WHU Bachelor Students on Learning from Home

The experiences of two international students during the digital shift.

Adapt and evolve – this has been the collective ethos at WHU as the school switched quickly from a physical to a digital classroom. As existing Bachelor students discover how this affects their usual routine and uncover new ways of studying, what does this mean for international students? How do they keep the WHU community spirit alive from a distance? We chat with two students to discover what the digital measures mean to them.

Mumbai to Vallendar

For students choosing to study in Germany and particularly at WHU, the common factor that many cite when deciding to complete their studies here is the personal, supportive atmosphere of a smaller campus and the close-knit community. “Coming to WHU was one of the best decisions I ever made”, says Bachelor student Vedant Gala. “When I began my studies, I quickly saw the true value of WHU especially with the huge alumni network – you meet someone from WHU wherever you go. When I was in Berlin for an internship, a stranger on the subway saw my WHU t-shirt and asked which cohort I belonged to. That connection, no matter how far apart in age you are, is so strong – people from the WHU community are always happy and excited to connect with you.”

Born and raised in Mumbai, India, Vedant Gala moved to Germany four years ago. He completed his IB Diploma in Erlangen near Nuremberg, before starting his Bachelor studies at WHU. “Now I’m part of a few student initiatives, including the Business Meets Tech helping to organize tech courses in the study programs and 3 Day Startup, which is known worldwide. You have an opportunity to network with a lot of great people and work with them; these initiatives are an experience I would recommend to any student.” 

“The program really helps you to discover which field you want to specialize in or which topic you want to pursue further. It helps you to see where your strengths and interests lie.”

Speaking to Vedant, he speaks highly of how easy it has been to shift to online learning. “It all works really well; I’ve had several lectures online. I would say the key to success is the communication from the professors,” he says. “I have professors who help remove some of the uncertainty around the situation by constantly updating us by emailing or chatting with us, even late at night.”

What is promising to hear is that the interaction between students has not slowed, despite the social distancing measures. “Of course it’s different to when you’re living a minute apart in Vallendar, but I don’t think the situation has affected how students engage with each other, especially within friendship circles.”

Zagreb to Vallendar

Another Bachelor student drawn to the personal atmosphere at WHU is Nikola Bojanovic. Born and raised in Zagreb, Croatia, and then moving to the US where he received his high school diploma. “Studying in the US was a great experience for me as I experienced a lot of different cultures which broadened my perspective. I knew I wanted to continue that when I moved back to Europe.” Discovering WHU through a family friend, Nikola was impressed by the individual approach to each applicant. “When I saw how much effort was put into each potential student during the admission day, so when I was given a study offer I accepted it immediately and never looked back.”

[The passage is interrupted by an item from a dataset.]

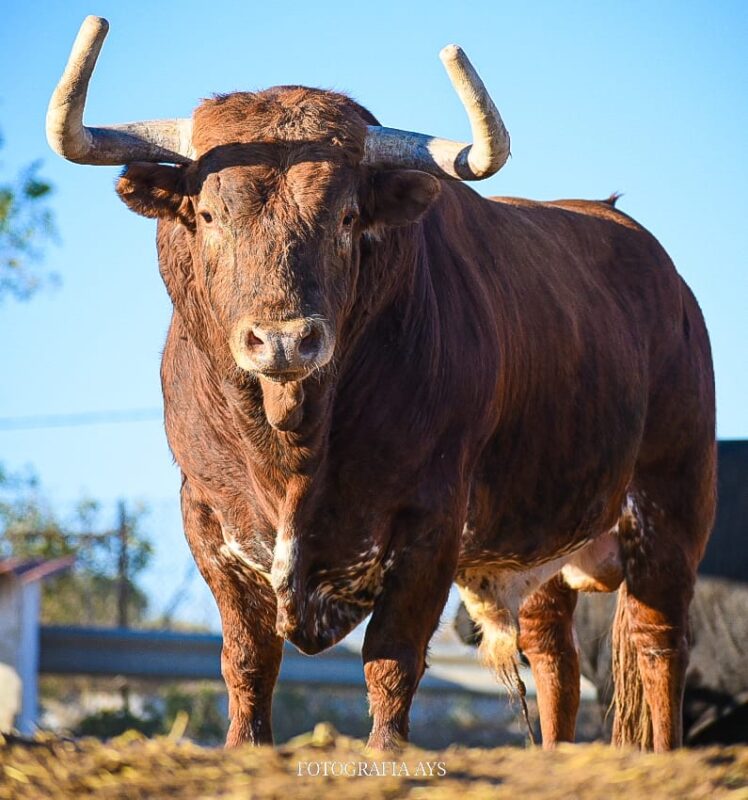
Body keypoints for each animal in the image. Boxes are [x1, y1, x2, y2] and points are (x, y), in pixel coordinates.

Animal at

“WHU is way ahead of many other business schools where they have little or no lectures. I think as far as the response, WHU did an excellent job.”

Nikola explains that it has taken some students a little longer to adapt, with some unsure of how to interact during the online lectures or perhaps not always willing to turn on their camera. “Overall it works well – we had an all-day lecture which broke out into groups, we worked on a case, met with the professor and then back into groups. It all worked perfectly, which just proves that it’s possible to do it all online successfully.”

For group work, Nikola does see some difference in accountability when working on projects online, in comparison to sitting together as a group on campus. “It was a fast shift so there was no time for a transitional period – but now that we are familiar with the tools and the process, everyone seems more proactive. For my friends in Croatia, their universities had a very difficult time switching to digital but WHU made the shift easily and quickly.”